:: TASK PROMPT ::
Check every line below, and copy those that include "получил".
::::::::::
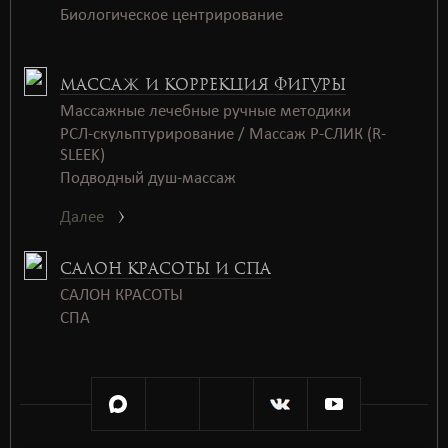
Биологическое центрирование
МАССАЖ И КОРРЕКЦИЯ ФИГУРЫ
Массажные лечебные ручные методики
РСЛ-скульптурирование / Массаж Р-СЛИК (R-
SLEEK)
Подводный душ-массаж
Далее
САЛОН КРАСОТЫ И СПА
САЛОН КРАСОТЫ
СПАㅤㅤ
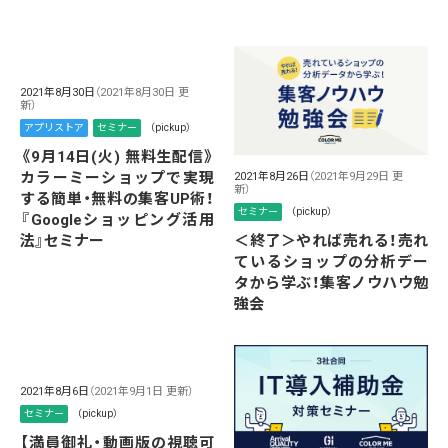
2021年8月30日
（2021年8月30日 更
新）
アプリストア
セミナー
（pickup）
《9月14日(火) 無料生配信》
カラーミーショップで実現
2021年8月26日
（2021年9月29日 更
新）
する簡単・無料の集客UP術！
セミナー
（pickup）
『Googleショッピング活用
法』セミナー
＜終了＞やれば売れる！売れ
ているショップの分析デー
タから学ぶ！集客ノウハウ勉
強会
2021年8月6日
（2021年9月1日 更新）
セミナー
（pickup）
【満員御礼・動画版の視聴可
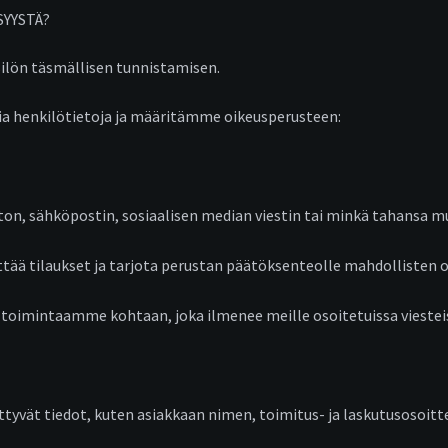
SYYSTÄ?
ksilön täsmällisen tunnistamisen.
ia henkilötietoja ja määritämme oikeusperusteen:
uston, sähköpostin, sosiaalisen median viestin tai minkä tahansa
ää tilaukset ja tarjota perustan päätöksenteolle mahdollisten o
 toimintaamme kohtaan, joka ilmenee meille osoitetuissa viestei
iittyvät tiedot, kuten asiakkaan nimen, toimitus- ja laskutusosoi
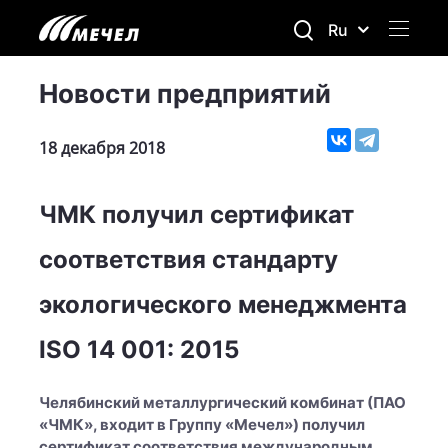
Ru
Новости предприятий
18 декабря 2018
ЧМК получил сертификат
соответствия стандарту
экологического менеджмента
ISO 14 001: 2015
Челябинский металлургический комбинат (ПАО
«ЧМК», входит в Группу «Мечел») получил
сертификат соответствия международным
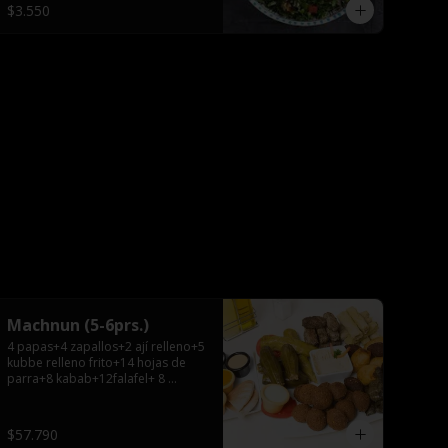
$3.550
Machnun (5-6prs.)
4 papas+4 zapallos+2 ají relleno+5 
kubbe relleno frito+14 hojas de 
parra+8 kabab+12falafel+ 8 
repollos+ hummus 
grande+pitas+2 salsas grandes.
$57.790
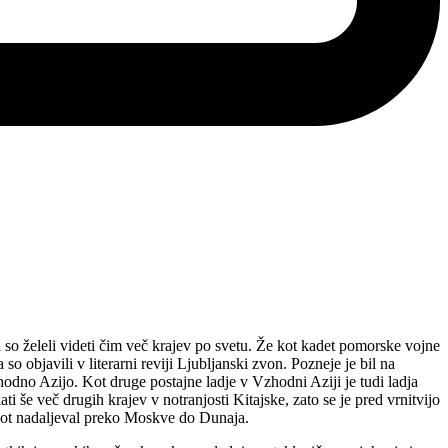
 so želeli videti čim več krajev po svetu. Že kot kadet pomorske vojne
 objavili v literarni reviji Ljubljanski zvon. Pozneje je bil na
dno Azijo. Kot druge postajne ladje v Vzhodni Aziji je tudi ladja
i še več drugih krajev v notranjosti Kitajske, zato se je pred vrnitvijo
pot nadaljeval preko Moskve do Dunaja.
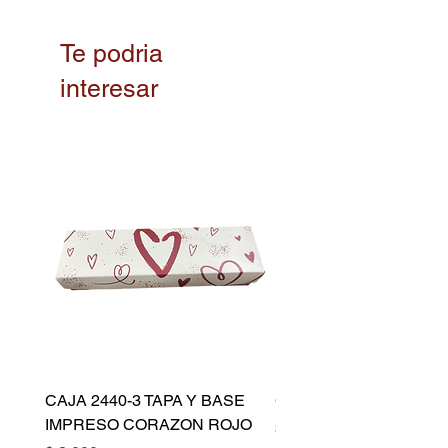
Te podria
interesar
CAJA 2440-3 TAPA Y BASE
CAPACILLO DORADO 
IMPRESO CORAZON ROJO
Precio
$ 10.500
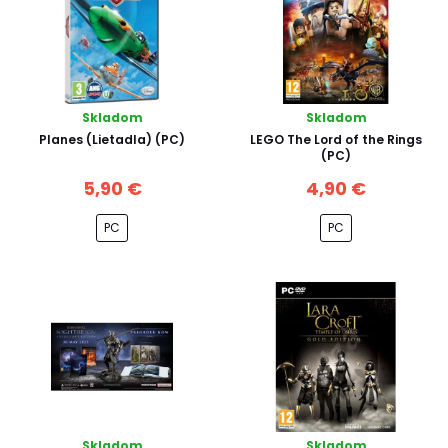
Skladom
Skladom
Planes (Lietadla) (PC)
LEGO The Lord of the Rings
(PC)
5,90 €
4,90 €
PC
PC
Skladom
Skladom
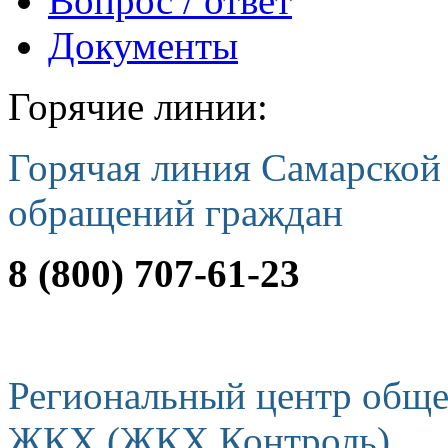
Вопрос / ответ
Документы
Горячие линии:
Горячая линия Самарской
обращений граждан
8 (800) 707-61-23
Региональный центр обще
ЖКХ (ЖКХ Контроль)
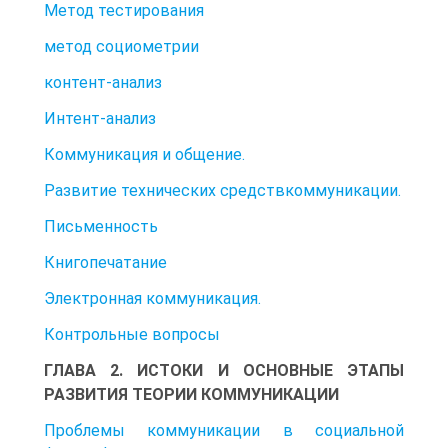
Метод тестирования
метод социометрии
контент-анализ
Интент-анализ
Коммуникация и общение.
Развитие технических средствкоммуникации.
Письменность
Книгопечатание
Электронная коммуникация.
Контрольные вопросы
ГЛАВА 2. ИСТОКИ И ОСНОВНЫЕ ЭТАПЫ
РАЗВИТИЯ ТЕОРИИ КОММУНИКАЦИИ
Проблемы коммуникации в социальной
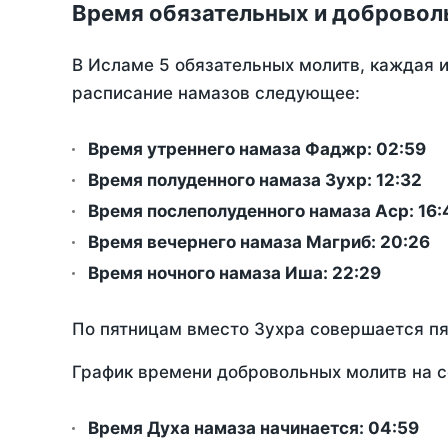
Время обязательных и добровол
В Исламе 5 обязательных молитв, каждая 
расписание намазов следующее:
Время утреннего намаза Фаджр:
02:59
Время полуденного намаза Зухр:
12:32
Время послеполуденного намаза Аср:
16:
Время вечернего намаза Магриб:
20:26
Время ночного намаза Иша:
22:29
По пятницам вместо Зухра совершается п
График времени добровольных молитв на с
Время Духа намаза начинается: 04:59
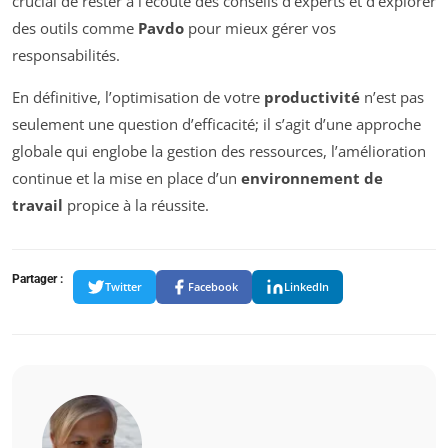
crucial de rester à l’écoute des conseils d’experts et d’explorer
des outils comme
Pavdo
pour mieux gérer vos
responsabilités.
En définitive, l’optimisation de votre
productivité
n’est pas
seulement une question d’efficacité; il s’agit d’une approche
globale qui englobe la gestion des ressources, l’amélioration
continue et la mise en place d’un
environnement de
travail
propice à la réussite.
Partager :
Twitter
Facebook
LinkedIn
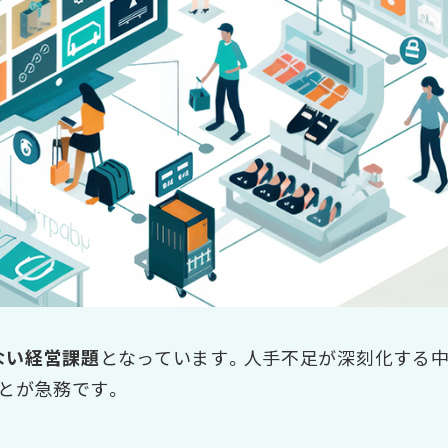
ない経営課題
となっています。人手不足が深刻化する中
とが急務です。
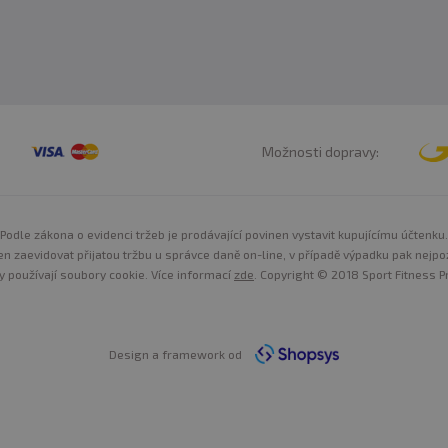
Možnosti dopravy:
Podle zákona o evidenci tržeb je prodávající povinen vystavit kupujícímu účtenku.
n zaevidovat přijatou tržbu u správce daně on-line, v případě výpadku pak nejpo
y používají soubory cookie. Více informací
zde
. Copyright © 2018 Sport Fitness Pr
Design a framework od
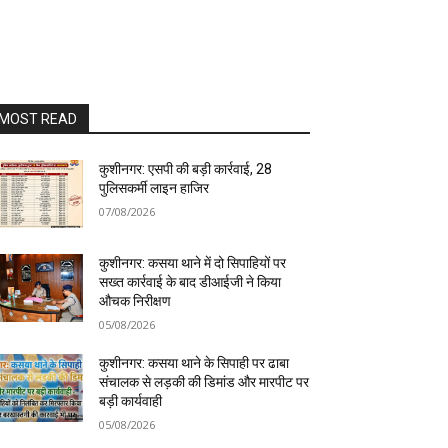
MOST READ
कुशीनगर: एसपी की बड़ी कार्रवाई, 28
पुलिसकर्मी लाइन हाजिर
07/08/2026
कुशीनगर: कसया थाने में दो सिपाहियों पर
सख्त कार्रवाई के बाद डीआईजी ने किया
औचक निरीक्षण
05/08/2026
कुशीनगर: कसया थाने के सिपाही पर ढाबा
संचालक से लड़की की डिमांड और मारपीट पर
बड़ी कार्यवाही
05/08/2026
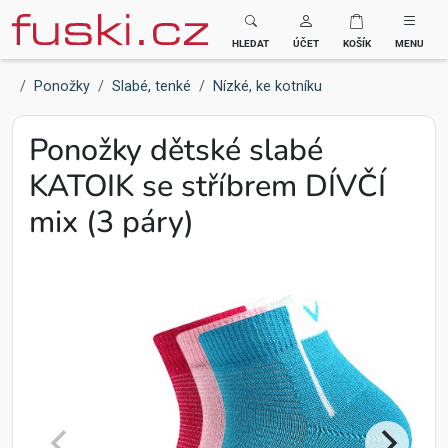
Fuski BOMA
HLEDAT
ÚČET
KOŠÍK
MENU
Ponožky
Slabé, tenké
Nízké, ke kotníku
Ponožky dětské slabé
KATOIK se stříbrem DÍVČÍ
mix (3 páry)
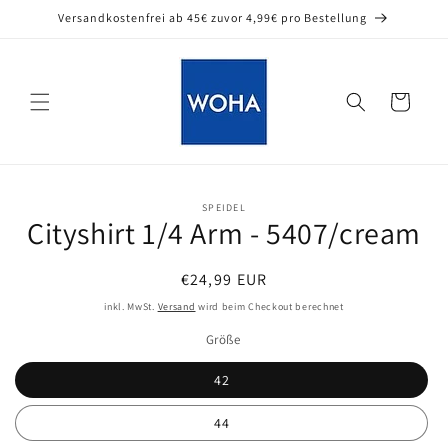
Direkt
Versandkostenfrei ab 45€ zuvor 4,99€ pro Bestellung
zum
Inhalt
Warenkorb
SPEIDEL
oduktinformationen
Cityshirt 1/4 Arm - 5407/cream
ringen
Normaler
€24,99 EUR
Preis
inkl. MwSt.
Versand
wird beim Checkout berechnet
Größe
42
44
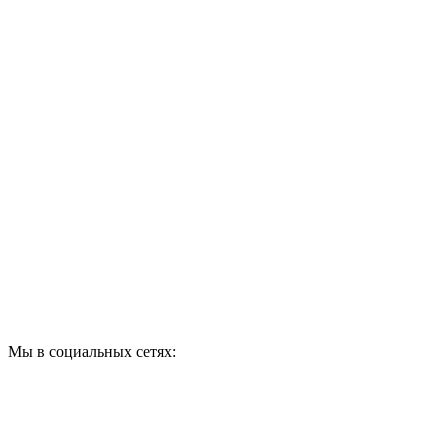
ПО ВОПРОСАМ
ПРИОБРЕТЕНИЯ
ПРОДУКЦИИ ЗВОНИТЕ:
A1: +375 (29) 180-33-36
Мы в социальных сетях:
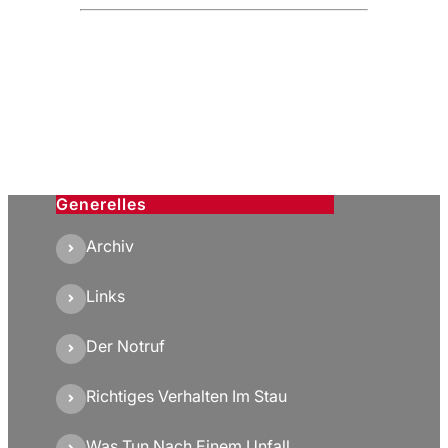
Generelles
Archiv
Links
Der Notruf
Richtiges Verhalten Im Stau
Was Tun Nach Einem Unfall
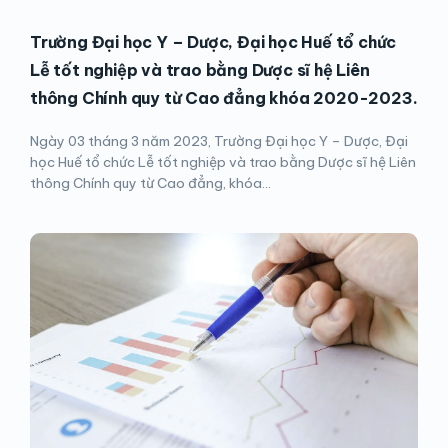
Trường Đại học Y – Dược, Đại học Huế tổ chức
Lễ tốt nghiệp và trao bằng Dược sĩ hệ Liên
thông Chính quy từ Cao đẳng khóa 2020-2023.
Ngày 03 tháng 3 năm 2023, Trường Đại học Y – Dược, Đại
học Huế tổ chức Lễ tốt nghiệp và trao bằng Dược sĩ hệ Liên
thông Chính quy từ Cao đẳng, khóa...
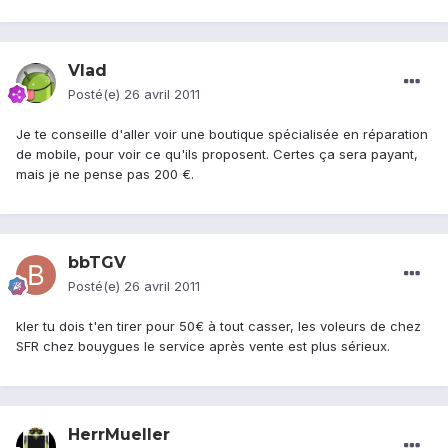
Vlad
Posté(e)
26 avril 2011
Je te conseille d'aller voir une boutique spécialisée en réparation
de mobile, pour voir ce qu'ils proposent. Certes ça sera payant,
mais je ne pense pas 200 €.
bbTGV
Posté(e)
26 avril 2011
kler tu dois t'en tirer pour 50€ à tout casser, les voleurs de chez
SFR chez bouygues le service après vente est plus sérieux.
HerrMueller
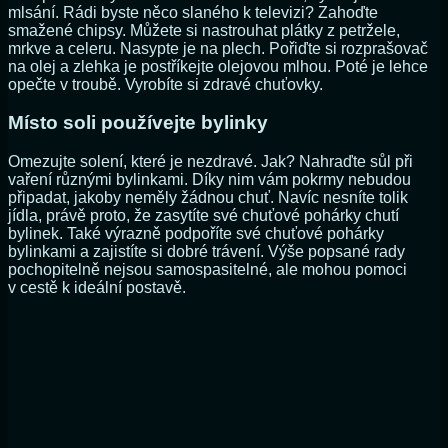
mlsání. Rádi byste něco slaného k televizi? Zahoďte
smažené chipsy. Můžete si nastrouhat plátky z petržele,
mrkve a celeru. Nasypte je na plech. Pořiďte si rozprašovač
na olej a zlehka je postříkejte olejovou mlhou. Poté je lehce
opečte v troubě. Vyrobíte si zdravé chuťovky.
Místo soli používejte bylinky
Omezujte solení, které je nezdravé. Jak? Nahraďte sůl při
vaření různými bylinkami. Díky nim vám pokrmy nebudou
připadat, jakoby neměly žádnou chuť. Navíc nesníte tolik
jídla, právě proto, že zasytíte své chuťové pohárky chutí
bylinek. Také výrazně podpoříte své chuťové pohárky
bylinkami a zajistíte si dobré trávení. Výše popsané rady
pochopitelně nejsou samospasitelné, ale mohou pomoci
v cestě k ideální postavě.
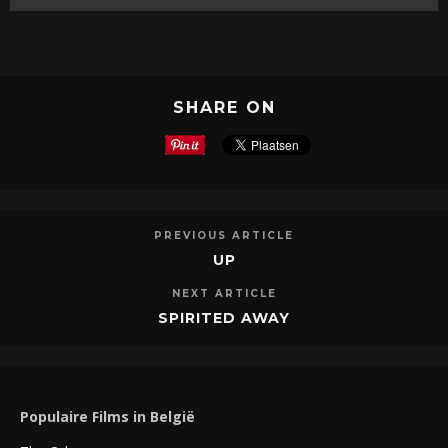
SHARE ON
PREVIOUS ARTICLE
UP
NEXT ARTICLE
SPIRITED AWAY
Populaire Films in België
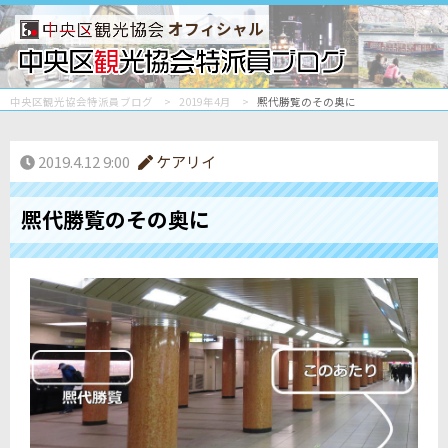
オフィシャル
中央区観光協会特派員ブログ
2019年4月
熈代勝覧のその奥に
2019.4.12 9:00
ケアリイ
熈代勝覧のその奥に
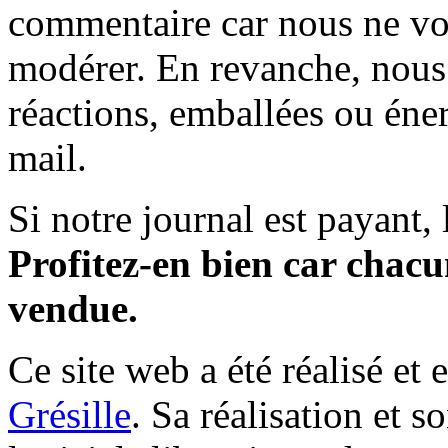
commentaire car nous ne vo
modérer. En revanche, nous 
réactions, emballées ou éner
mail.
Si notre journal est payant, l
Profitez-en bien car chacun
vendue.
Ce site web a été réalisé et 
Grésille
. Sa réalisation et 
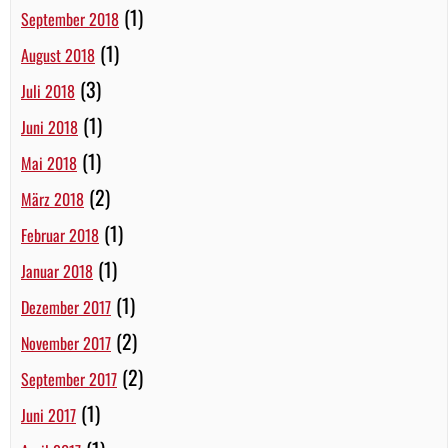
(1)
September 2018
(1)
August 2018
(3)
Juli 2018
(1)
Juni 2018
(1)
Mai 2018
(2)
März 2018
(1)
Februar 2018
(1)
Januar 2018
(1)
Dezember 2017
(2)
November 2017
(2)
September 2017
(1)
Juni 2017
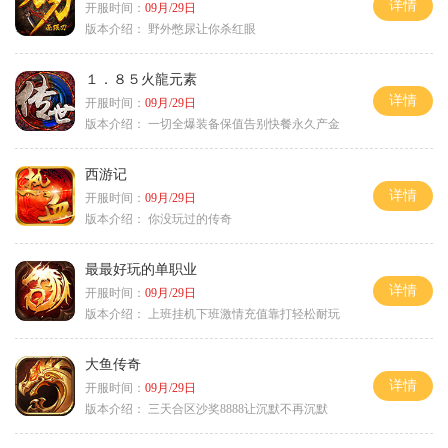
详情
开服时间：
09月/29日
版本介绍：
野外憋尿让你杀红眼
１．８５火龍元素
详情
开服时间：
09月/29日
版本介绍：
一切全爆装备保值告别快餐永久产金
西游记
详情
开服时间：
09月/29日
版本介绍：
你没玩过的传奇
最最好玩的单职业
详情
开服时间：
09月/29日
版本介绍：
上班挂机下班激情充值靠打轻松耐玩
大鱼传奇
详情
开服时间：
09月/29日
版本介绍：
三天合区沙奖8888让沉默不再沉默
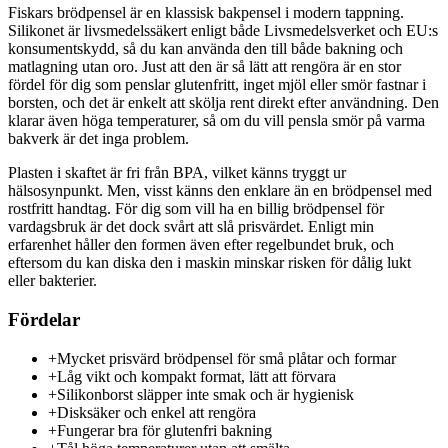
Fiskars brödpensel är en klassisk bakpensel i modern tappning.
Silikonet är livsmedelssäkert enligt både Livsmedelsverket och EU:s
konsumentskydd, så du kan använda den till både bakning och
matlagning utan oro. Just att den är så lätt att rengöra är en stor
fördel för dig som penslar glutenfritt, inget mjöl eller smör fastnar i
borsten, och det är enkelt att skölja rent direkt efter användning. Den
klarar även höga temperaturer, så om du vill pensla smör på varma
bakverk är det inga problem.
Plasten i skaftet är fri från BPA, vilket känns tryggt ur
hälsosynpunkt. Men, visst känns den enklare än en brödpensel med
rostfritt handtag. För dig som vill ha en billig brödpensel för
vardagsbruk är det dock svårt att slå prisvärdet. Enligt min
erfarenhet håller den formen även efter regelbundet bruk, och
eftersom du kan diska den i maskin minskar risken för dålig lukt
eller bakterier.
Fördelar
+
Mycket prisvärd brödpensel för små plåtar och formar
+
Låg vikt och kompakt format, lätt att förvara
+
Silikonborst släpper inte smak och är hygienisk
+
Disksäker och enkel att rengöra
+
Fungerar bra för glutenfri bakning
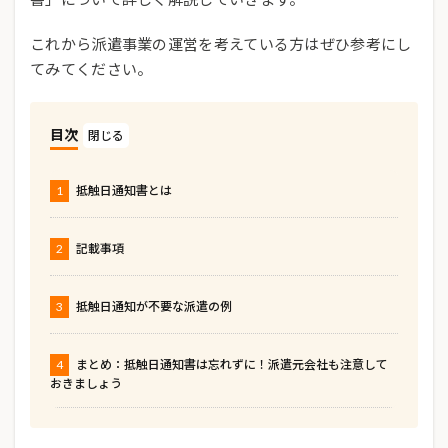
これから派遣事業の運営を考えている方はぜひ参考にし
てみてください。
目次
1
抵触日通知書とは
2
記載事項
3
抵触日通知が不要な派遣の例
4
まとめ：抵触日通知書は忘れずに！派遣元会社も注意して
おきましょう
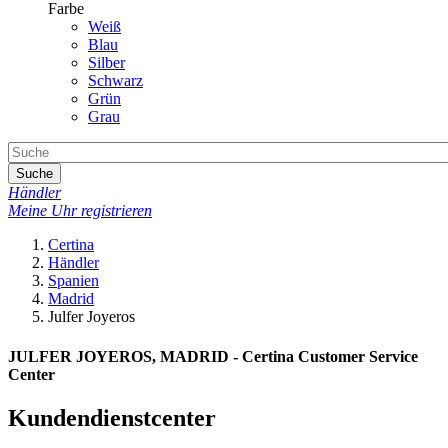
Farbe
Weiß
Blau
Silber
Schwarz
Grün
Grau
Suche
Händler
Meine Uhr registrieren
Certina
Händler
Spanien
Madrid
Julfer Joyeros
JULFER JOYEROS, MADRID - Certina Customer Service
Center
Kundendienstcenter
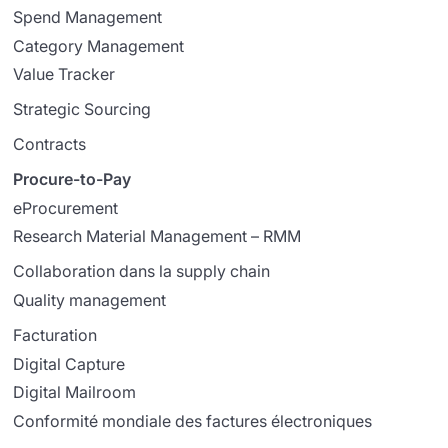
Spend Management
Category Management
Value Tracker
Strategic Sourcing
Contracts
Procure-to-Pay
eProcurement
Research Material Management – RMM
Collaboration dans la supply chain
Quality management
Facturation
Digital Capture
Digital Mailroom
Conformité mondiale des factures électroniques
::::::::::
:: OUTPUT OF THE EXERCISE ::
ЧМК получил сертификат
«ЧМК», входит в Группу «Мечел») получил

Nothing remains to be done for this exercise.